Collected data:

==============================

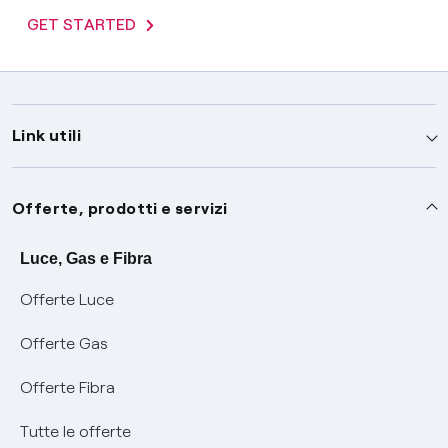
GET STARTED
Link utili
Assistenza
Offerte, prodotti e servizi
Avvisi
Servizi
Luce, Gas e Fibra
Offerte Luce
SOS luce e gas
Servizio di salvaguardia
Collabora con noi
Offerte Gas
Conciliazioni e risoluzione delle controversie
Servizio default di distribuzione
Sponsorizzazioni
Modulistica e reclami
Offerte Fibra
Negoziazione paritetica
Tutele graduali
Diventa nostro partner
Moduli e documenti
Tutte le offerte
Informazioni Sisma
Documenti Fibra
FUI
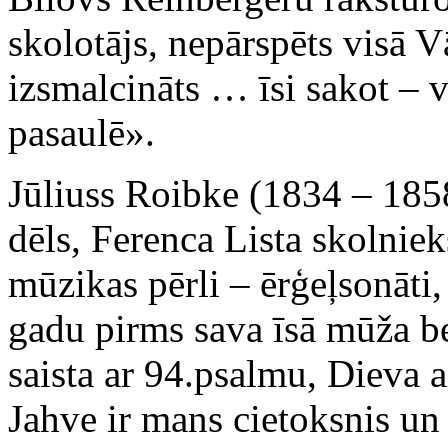
skolotājs, nepārspēts visā V
izsmalcināts … īsi sakot – 
pasaulē».
Jūliuss Roibke (1834 – 185
dēls, Ferenca Lista skolniek
mūzikas pērli – ērģeļsonāti
gadu pirms sava īsā mūža 
saista ar 94.psalmu, Dieva 
Jahve ir mans cietoksnis u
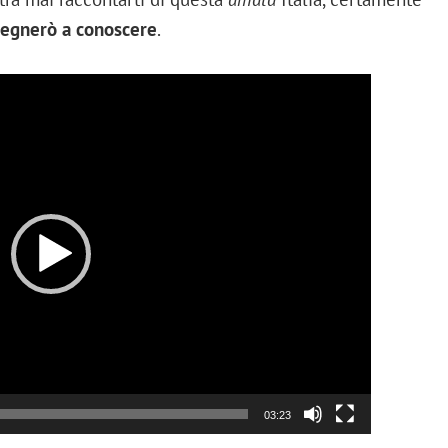
nsegnerò a conoscere
.
Video
Player
03:23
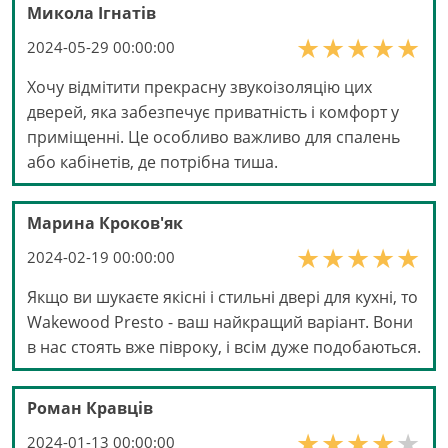
Микола Ігнатів
2024-05-29 00:00:00
Хочу відмітити прекрасну звукоізоляцію цих
дверей, яка забезпечує приватність і комфорт у
приміщенні. Це особливо важливо для спалень
або кабінетів, де потрібна тиша.
Марина Кроков'як
2024-02-19 00:00:00
Якщо ви шукаєте якісні і стильні двері для кухні, то
Wakewood Presto - ваш найкращий варіант. Вони
в нас стоять вже півроку, і всім дуже подобаються.
Роман Кравців
2024-01-13 00:00:00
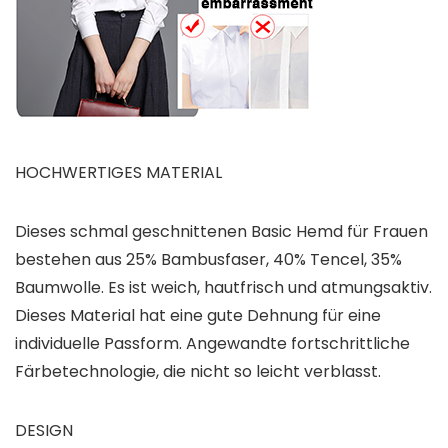
HOCHWERTIGES MATERIAL
Dieses schmal geschnittenen Basic Hemd für Frauen
bestehen aus 25% Bambusfaser, 40% Tencel, 35%
Baumwolle. Es ist weich, hautfrisch und atmungsaktiv.
Dieses Material hat eine gute Dehnung für eine
individuelle Passform. Angewandte fortschrittliche
Färbetechnologie, die nicht so leicht verblasst.
DESIGN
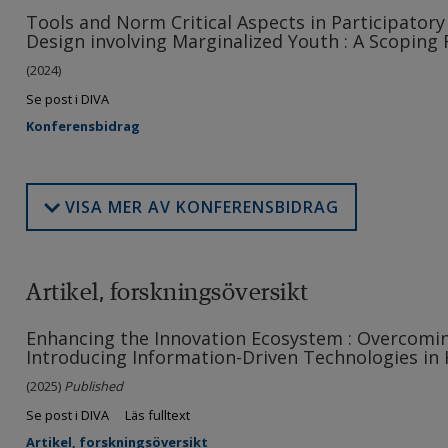
Tools and Norm Critical Aspects in Participator
Design involving Marginalized Youth : A Scoping
(2024)
Se post i DIVA
Konferensbidrag
VISA MER AV KONFERENSBIDRAG
Artikel, forskningsöversikt
Enhancing the Innovation Ecosystem : Overcomin
Introducing Information-Driven Technologies in 
(2025)
Published
Se post i DIVA
Läs fulltext
Artikel, forskningsöversikt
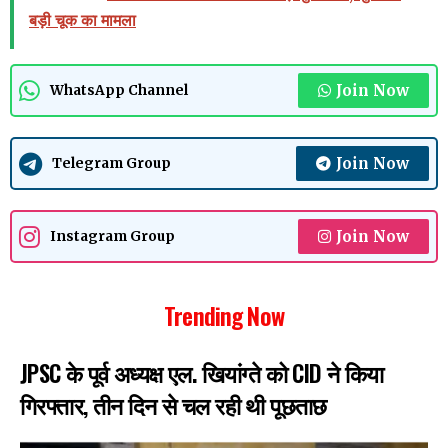
बड़ी चूक का मामला
Join Now
WhatsApp Channel
Join Now
Telegram Group
Join Now
Instagram Group
Trending Now
JPSC के पूर्व अध्यक्ष एल. खियांग्ते को CID ने किया
गिरफ्तार, तीन दिन से चल रही थी पूछताछ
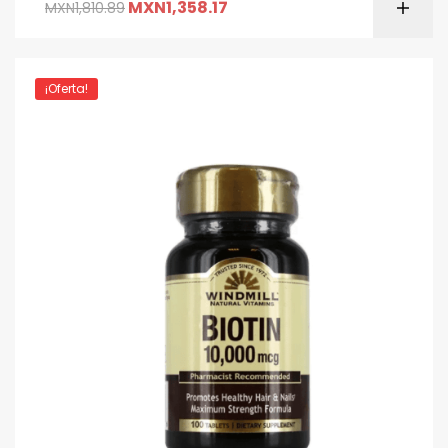
MXN
1,358.17
MXN
1,810.89
¡Oferta!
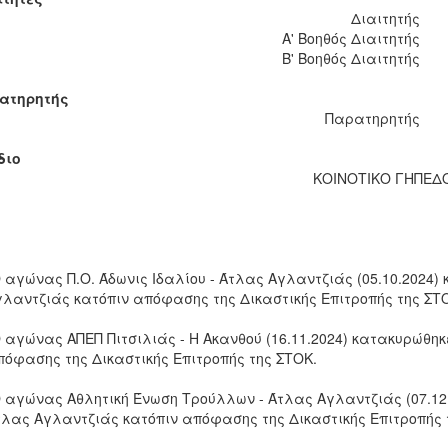
Διαιτητής
Α' Βοηθός Διαιτητής
Β' Βοηθός Διαιτητής
ατηρητής
Παρατηρητής
διο
ΚΟΙΝΟΤΙΚΟ ΓΗΠΕΔ
Ο αγώνας Π.Ο. Άδωνις Ιδαλίου - Άτλας Αγλαντζιάς (05.10.2024
γλαντζιάς κατόπιν απόφασης της Δικαστικής Επιτροπής της ΣΤ
Ο αγώνας ΑΠΕΠ Πιτσιλιάς - Η Ακανθού (16.11.2024) κατακυρώθη
πόφασης της Δικαστικής Επιτροπής της ΣΤΟΚ.
Ο αγώνας Αθλητική Ένωση Τρούλλων - Άτλας Αγλαντζιάς (07.12
τλας Αγλαντζιάς κατόπιν απόφασης της Δικαστικής Επιτροπής 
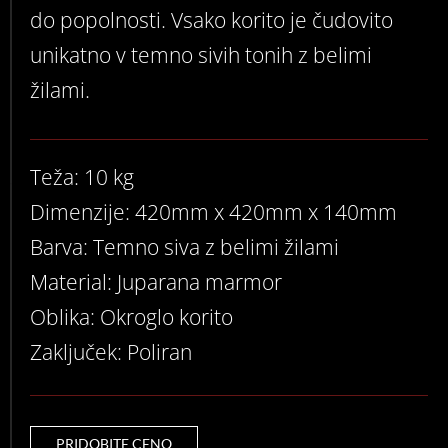
do popolnosti. Vsako korito je čudovito
unikatno v temno sivih tonih z belimi
žilami.
Teža: 10 kg
Dimenzije: 420mm x 420mm x 140mm
Barva: Temno siva z belimi žilami
Material: Juparana marmor
Oblika: Okroglo korito
Zaključek: Poliran
PRIDOBITE CENO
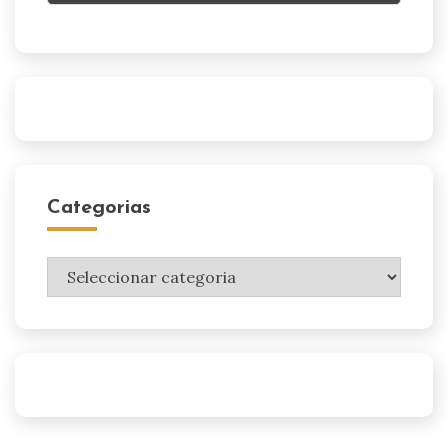
Categorias
Categorias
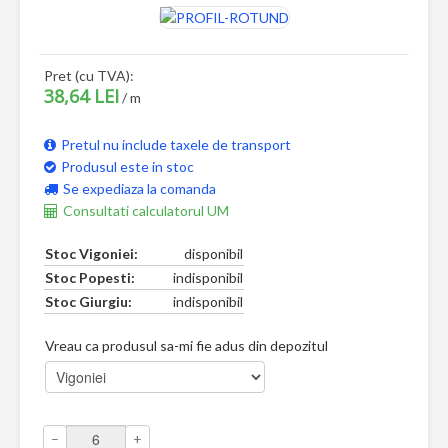
Pret (cu TVA):
38,64 LEI
/ m
Pretul nu include taxele de transport
Produsul este in stoc
Se expediaza la comanda
Consultati calculatorul UM
Stoc Vigoniei:
disponibil
Stoc Popesti:
indisponibil
Stoc Giurgiu:
indisponibil
Vreau ca produsul sa-mi fie adus din depozitul
–
+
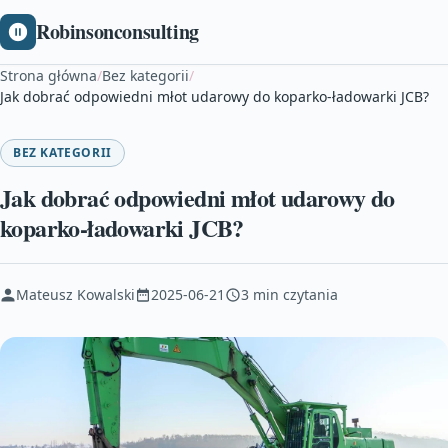
Robinsonconsulting
Strona główna
/
Bez kategorii
/
Jak dobrać odpowiedni młot udarowy do koparko-ładowarki JCB?
BEZ KATEGORII
Jak dobrać odpowiedni młot udarowy do
koparko-ładowarki JCB?
Mateusz Kowalski
2025-06-21
3 min czytania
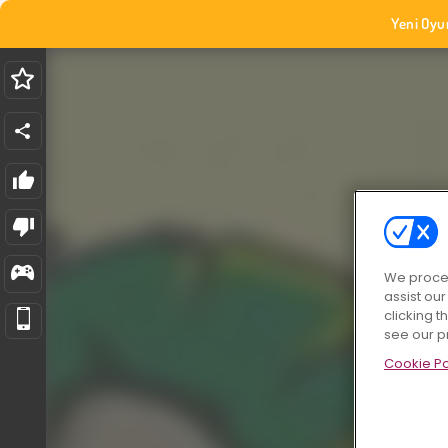
Yeni Oyu
We proces
assist ou
clicking t
see our p
Cookie Po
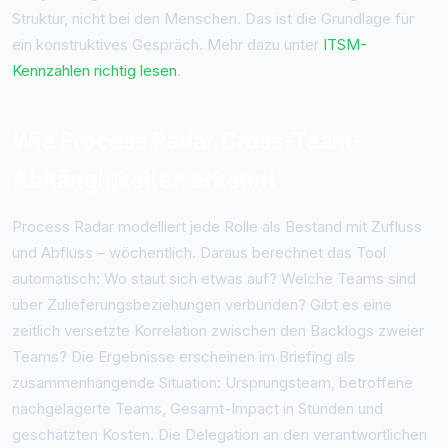
Struktur, nicht bei den Menschen. Das ist die Grundlage für
ein konstruktives Gespräch. Mehr dazu unter
ITSM-
Kennzahlen richtig lesen
.
Wie Process Radar Cross-Team-
Abhängigkeiten erkennt
Process Radar modelliert jede Rolle als Bestand mit Zufluss
und Abfluss – wöchentlich. Daraus berechnet das Tool
automatisch: Wo staut sich etwas auf? Welche Teams sind
über Zulieferungsbeziehungen verbunden? Gibt es eine
zeitlich versetzte Korrelation zwischen den Backlogs zweier
Teams? Die Ergebnisse erscheinen im Briefing als
zusammenhängende Situation: Ursprungsteam, betroffene
nachgelagerte Teams, Gesamt-Impact in Stunden und
geschätzten Kosten. Die Delegation an den verantwortlichen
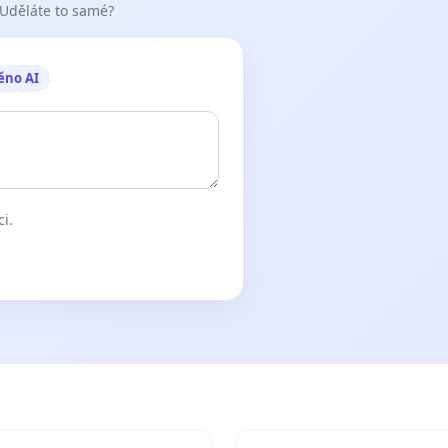
 Uděláte to samé?
ěno AI
ci.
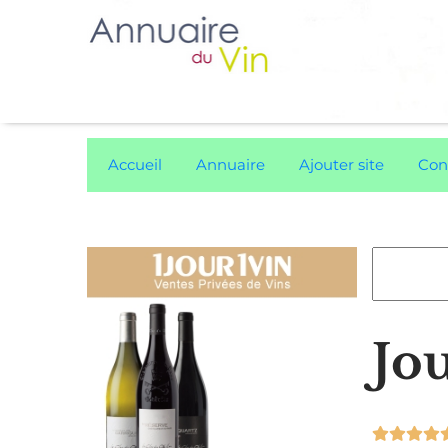
Accueil
Annuaire
Ajouter site
Con
Jo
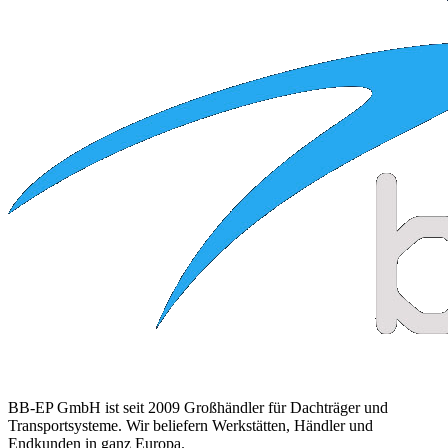
BB-EP GmbH ist seit 2009 Großhändler für Dachträger und
Transportsysteme. Wir beliefern Werkstätten, Händler und
Endkunden in ganz Europa.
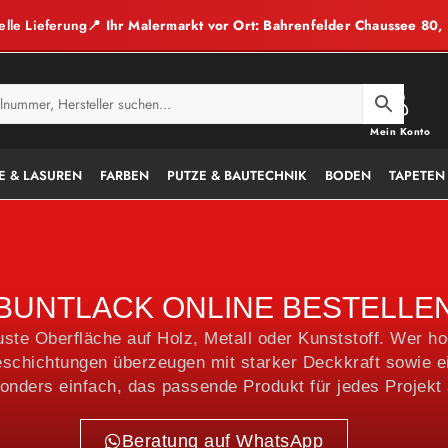
elle Lieferung
📍 Ihr Malermarkt vor Ort: Bahrenfelder Chaussee 80
Mein Konto
E & LASUREN
FARBEN
PUTZE & BAUTECHNIK
BODEN
TAPETEN
BUNTLACK ONLINE BESTELLE
uste Oberfläche auf Holz, Metall oder Kunststoff. Wer h
schichtungen überzeugen mit starker Deckkraft sowie ei
onders einfach, das passende Produkt für jedes Projekt
Beratung auf WhatsApp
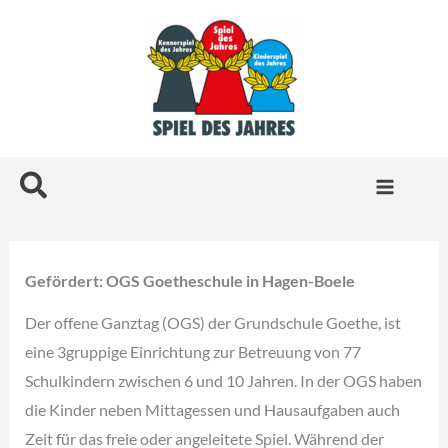
Zum
Inhalt
springen
Suchen
Gefördert: OGS Goetheschule in Hagen-Boele
Der offene Ganztag (OGS) der Grundschule Goethe, ist
eine 3gruppige Einrichtung zur Betreuung von 77
Schulkindern zwischen 6 und 10 Jahren. In der OGS haben
die Kinder neben Mittagessen und Hausaufgaben auch
Zeit für das freie oder angeleitete Spiel. Während der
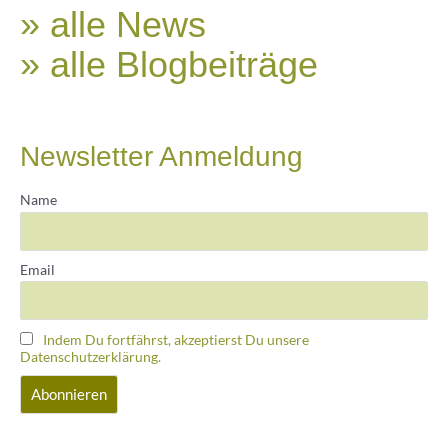
» alle News
» alle Blogbeiträge
Newsletter Anmeldung
Name
Email
Indem Du fortfährst, akzeptierst Du unsere
Datenschutzerklärung.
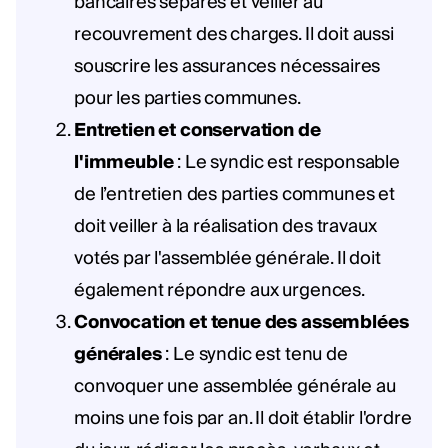
bancaires séparés et veiller au
recouvrement des charges. Il doit aussi
souscrire les assurances nécessaires
pour les parties communes.
Entretien et conservation de
l'immeuble
: Le syndic est responsable
de l’entretien des parties communes et
doit veiller à la réalisation des travaux
votés par l'assemblée générale. Il doit
également répondre aux urgences.
Convocation et tenue des assemblées
générales
: Le syndic est tenu de
convoquer une assemblée générale au
moins une fois par an. Il doit établir l'ordre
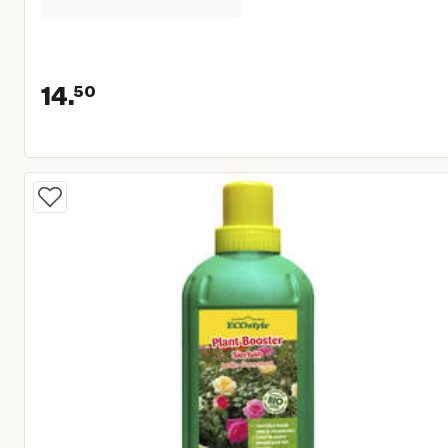
14.
50
Huidige prijs € 14,50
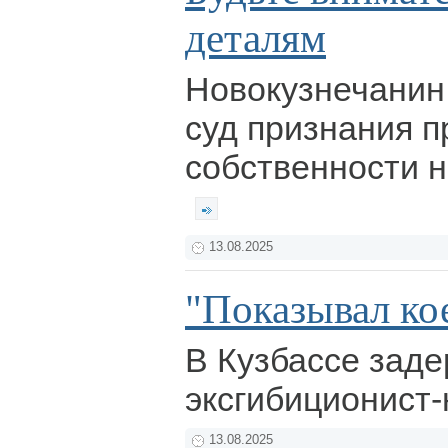
деталям
Новокузнечанин
суд признания п
собственности н
13.08.2025
"Показывал ко
В Кузбассе зад
эксгибиционист-
13.08.2025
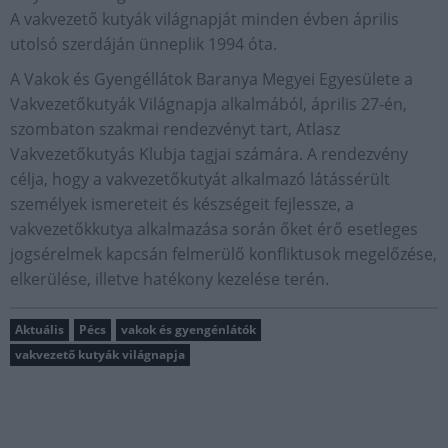
A vakvezető kutyák világnapját minden évben április
utolsó szerdáján ünneplik 1994 óta.
A Vakok és Gyengéllátok Baranya Megyei Egyesülete a
Vakvezetőkutyák Világnapja alkalmából, április 27-én,
szombaton szakmai rendezvényt tart, Atlasz
Vakvezetőkutyás Klubja tagjai számára. A rendezvény
célja, hogy a vakvezetőkutyát alkalmazó látássérült
személyek ismereteit és készségeit fejlessze, a
vakvezetőkkutya alkalmazása során őket érő esetleges
jogsérelmek kapcsán felmerülő konfliktusok megelőzése,
elkerülése, illetve hatékony kezelése terén.
Aktuális
Pécs
vakok és gyengénlátók
vakvezető kutyák világnapja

==============================

- Exercise aim -
Rewrite every line of text in the material above as one numbered list, skipping any blank lines. Leave the pictures out of your answer.

- Response to this exercise -
1. GET STARTED
2. Link utili
3. Assistenza
4. Offerte, prodotti e servizi
5. Avvisi
6. Servizi
7. Luce, Gas e Fibra
8. Offerte Luce
9. SOS luce e gas
10. Servizio di salvaguardia
11. Collabora con noi
12. Offerte Gas
13. Conciliazioni e risoluzione delle controversie
14. Servizio default di distribuzione
15. Sponsorizzazioni
16. Modulistica e reclami
17. Offerte Fibra
18. Negoziazione paritetica
19. Tutele graduali
20. Diventa nostro partner
21. Moduli e documenti
22. Tutte le offerte
23. Informazioni Sisma
24. Documenti Fibra
25. FUI
26. skolotājs, nepārspēts visā V
27. izsmalcināts … īsi sakot – 
28. pasaulē».
29. Jūliuss Roibke (1834 – 185
30. dēls, Ferenca Lista skolniek
31. mūzikas pērli – ērģeļsonāti
32. gadu pirms sava īsā mūža 
33. saista ar 94.psalmu, Dieva 
34. Jahve ir mans cietoksnis u
35. nsegnerò a conoscere
36. .
37. Video
38. Player
39. 03:23
40. Микола Ігнатів
41. 2024-05-29 00:00:00
42. Хочу відмітити прекрасну звукоізоляцію цих
43. дверей, яка забезпечує приватність і комфорт у
44. приміщенні. Це особливо важливо для спалень
45. або кабінетів, де потрібна тиша.
46. Марина Кроков'як
47. 2024-02-19 00:00:00
48. Якщо ви шукаєте якісні і стильні двері для кухні, то
49. Wakewood Presto - ваш найкращий варіант. Вони
50. в нас стоять вже півроку, і всім дуже подобаються.
51. Роман Кравців
52. 2024-01-13 00:00:00
53. HOCHWERTIGES MATERIAL
54. Dieses schmal geschnittenen Basic Hemd für Frauen
55. bestehen aus 25% Bambusfaser, 40% Tencel, 35%
56. Baumwolle. Es ist weich, hautfrisch und atmungsaktiv.
57. Dieses Material hat eine gute Dehnung für eine
58. individuelle Passform. Angewandte fortschrittliche
59. Färbetechnologie, die nicht so leicht verblasst.
60. DESIGN
61. Tools and Norm Critical Aspects in Participator
62. Design involving Marginalized Youth : A Scoping
63. (2024)
64. Se post i DIVA
65. Konferensbidrag
66. VISA MER AV KONFERENSBIDRAG
67. Artikel, forskningsöversikt
68. Enhancing the Innovation Ecosystem : Overcomin
69. Introducing Information-Driven Technologies in 
70. (2025)
71. Published
72. Se post i DIVA
73. Läs fulltext
74. Artikel, forskningsöversikt
75. बड़ी चूक का मामला
76. Join Now
77. WhatsApp Channel
78. Join Now
79. Telegram Group
80. Join Now
81. Instagram Group
82. Trending Now
83. JPSC के पूर्व अध्यक्ष एल. खियांग्ते को CID ने किया
84. गिरफ्तार, तीन दिन से चल रही थी पूछताछ
85. MXN
86. 1,358.17
87. MXN
88. 1,810.89
89. ¡Oferta!
90. Διαιτητής
91. Α' Βοηθός Διαιτητής
92. Β' Βοηθός Διαιτητής
93. ατηρητής
94. Παρατηρητής
95. διο
96. ΚΟΙΝΟΤΙΚΟ ΓΗΠΕΔ
97. Ο αγώνας Π.Ο. Άδωνις Ιδαλίου - Άτλας Αγλαντζιάς (05.10.2024
98. γλαντζιάς κατόπιν απόφασης της Δικαστικής Επιτροπής της ΣΤ
99. Ο αγώνας ΑΠΕΠ Πιτσιλιάς - Η Ακανθού (16.11.2024) κατακυρώθη
100. πόφασης της Δικαστικής Επιτροπής της ΣΤΟΚ.
101. Ο αγώνας Αθλητική Ένωση Τρούλλων - Άτλας Αγλαντζιάς (07.12
102. τλας Αγλαντζιάς κατόπιν απόφασης της Δικαστικής Επιτροπής 
103. do popolnosti. Vsako korito je čudovito
104. unikatno v temno sivih tonih z belimi
105. žilami.
106. Teža: 10 kg
107. Dimenzije: 420mm x 420mm x 140mm
108. Barva: Temno siva z belimi žilami
109. Material: Juparana marmor
110. Oblika: Okroglo korito
111. Zaključek: Poliran
112. PRIDOBITE CENO
113. Categorias
114. Categorias
115. Pret (cu TVA):
116. 38,64 LEI
117. / m
118. Pretul nu include taxele de transport
119. Produsul este in stoc
120. Se expediaza la comanda
121. Consultati calculatorul UM
122. Stoc Vigoniei:
123. disponibil
124. Stoc Popesti:
125. indisponibil
126. Stoc Giurgiu:
127. indisponibil
128. Vreau ca produsul sa-mi fie adus din depozitul
129. –
130. +
131. Robinsonconsulting
132. Strona główna
133. /
134. Bez kategorii
135. /
136. Jak dobrać odpowiedni młot udarowy do koparko-ładowarki JCB?
137. BEZ KATEGORII
138. Jak dobrać odpowiedni młot udarowy do
139. koparko-ładowarki JCB?
140. Mateusz Kowalski
141. 2025-06-21
142. 3 min czytania
143. Yeni Oyu
144. We proces
145. assist ou
146. clicking t
147. see our p
148. Cookie Po
149. Struktur, nicht bei den Menschen. Das ist die Grundlage für
150. ein konstruktives Gespräch. Mehr dazu unter
151. ITSM-
152. Kennzahlen richtig lesen
153. .
154. Wie Process Radar Cross-Team-
155. Abhängigkeiten erkennt
156. Process Radar modelliert jede Rolle als Bestand mit Zufluss
157. und Abfluss – wöchentlich. Daraus berechnet das Tool
158. automatisch: Wo staut sich etwas auf? Welche Teams sind
159. über Zulieferungsbeziehungen verbunden? Gibt es eine
160. zeitlich versetzte Korrelation zwischen den Backlogs zweier
161. Teams? Die Ergebnisse erscheinen im Briefing als
162. zusammenhängende Situation: Ursprungsteam, betroffene
163. nachgelagerte Teams, Gesamt-Impact in Stunden und
164. geschätzten Kosten. Die Delegation an den verantwortlichen
165.  Uděláte to samé?
166. ěno AI
167. ci.
168. Accueil
169. Annuaire
170. Ajouter site
171. Con
172. Jo
173. BB-EP GmbH ist seit 2009 Großhändler für Dachträger und
174. Transportsysteme. Wir beliefern Werkstätten, Händler und
175. Endkunden in ganz Europa.
176. elle Lieferung
177. 📍 Ihr Malermarkt vor Ort: Bahrenfelder Chaussee 80
178. Mein Konto
179. E & LASUREN
180. FARBEN
181. PUTZE & BAUTECHNIK
182. BODEN
183. TAPETEN
184. BUNTLACK ONLINE BESTELLE
185. uste Oberfläche auf Holz, Metall oder Kunststoff. Wer h
186. schichtungen überzeugen mit starker Deckkraft sowie ei
187. onders einfach, das passende Produkt für jedes Projekt
188. Beratung auf WhatsApp
189. Zum
190. Inhalt
191. springen
192. Suchen
193. Gefördert: OGS Goetheschule in Hagen-Boele
194. Der offene Ganztag (OGS) der Grundschule Goethe, ist
195. eine 3gruppige Einrichtung zur Betreuung von 77
196. Schulkindern zwischen 6 und 10 Jahren. In der OGS haben
197. die Kinder neben Mittagessen und Hausaufgaben auch
198. Zeit für das freie oder angeleitete Spiel. Während der
199. » alle News
200. » alle Blogbeiträge
201. Newsletter Anmeldung
202. Name
203. Email
204. Indem Du fortfährst, akzeptierst Du unsere
205. Datenschutzerklärung.
206. bancaires séparés et veiller au
207. recouvrement des charges. Il doit aussi
208. souscrire les assurances nécessaires
209. pour les parties communes.
210. Entretien et conservation de
211. l'immeuble
212. : Le syndic est responsable
213. de l’entretien des parties communes et
214. doit veiller à la réalisation des travaux
215. votés par l'assemblée générale. Il doit
216. également répondre aux urgences.
217. Convocation et tenue des assemblées
218. générales
219. : Le syndic est tenu de
220. convoquer une assemblée générale au
221. moins une fois par an. Il doit établir l'ordre
222. 14.
223. 50
224. Huidige prijs € 14,50
225. деталям
226. Новокузнечанин
227. суд признания п
228. собственности н
229. 13.08.2025
230. "Показывал ко
231. В Кузбассе зад
232. эксгибиционист-
233. 13.08.2025
234. A vakvezető kutyák világnapját minden évben április
235. utolsó szerdáján ünneplik 1994 óta.
236. A Vakok és Gyengéllátok Baranya Megyei Egyesülete a
237. Vakvezetőkutyák Világnapja alkalmából, április 27-én,
238. szombaton szakmai rendezvényt tart, Atlasz
239. Vakvezetőkutyás Klubja tagjai számára. A rendezvény
240. célja, hogy a vakvezetőkutyát alkalmazó látássérült
241. személyek ismereteit és készségeit fejlessze, a
242. vakvezetőkkutya alkalmazása során őket érő esetleges
243. jogsérelmek kapcsán felmerülő konfliktusok megelőzése,
244. elkerülése, illetve hatékony kezelése terén.
245. Aktuális
246. Pécs
247. vakok és gyengénlátók
248. vakvezető kutyák világnapja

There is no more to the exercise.